_Given information_:
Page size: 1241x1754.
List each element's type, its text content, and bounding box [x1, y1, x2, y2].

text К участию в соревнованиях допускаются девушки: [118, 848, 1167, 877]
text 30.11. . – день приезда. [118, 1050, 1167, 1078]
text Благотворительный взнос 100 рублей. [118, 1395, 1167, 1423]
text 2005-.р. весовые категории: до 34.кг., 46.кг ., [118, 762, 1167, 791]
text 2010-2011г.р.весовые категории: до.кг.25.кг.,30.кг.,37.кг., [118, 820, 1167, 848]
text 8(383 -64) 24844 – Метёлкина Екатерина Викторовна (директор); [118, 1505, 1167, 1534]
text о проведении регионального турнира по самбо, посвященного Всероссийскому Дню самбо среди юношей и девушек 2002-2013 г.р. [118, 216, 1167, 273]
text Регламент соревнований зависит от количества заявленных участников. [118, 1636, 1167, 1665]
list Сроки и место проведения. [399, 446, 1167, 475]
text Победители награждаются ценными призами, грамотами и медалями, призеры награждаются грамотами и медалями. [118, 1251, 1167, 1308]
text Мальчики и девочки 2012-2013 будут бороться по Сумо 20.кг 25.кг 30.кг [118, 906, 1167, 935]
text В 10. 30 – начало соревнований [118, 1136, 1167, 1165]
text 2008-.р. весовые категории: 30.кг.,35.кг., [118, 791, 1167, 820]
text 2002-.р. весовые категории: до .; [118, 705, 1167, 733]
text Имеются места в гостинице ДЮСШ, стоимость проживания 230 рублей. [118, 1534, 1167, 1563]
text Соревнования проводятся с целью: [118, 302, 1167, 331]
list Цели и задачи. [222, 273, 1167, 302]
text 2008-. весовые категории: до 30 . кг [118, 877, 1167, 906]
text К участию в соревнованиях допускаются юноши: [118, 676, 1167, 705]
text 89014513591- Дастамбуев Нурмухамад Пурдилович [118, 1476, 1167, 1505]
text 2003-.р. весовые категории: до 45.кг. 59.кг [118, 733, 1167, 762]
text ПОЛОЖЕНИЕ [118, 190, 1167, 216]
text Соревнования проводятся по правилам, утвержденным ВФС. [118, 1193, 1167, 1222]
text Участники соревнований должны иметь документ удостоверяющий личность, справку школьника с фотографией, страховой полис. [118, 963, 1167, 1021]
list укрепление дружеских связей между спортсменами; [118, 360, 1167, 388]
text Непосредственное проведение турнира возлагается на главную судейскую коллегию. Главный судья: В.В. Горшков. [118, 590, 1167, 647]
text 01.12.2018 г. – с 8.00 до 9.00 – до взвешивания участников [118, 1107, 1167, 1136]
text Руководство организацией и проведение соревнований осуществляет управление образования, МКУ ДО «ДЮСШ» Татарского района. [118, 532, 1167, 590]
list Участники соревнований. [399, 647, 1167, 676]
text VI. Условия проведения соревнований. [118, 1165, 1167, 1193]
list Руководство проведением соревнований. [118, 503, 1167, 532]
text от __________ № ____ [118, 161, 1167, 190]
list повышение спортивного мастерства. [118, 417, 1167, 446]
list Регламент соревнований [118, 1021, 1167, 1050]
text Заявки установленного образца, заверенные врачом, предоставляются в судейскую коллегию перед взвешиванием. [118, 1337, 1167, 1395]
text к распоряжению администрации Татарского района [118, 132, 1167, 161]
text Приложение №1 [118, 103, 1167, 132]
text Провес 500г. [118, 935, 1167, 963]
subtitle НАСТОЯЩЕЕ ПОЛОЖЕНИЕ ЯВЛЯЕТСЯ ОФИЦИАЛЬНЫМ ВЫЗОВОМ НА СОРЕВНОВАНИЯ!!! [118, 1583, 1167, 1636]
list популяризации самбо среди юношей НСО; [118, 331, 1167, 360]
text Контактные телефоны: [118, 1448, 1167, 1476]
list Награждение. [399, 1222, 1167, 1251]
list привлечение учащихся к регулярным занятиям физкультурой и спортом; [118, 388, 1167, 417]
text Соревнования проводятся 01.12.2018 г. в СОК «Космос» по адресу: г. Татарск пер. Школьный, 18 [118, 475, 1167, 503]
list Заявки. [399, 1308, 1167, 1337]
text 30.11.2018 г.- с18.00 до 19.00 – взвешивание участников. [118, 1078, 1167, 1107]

_Directive_: A single number, please: the count of lines above that contain the string "участников".

_Expected answer_: 3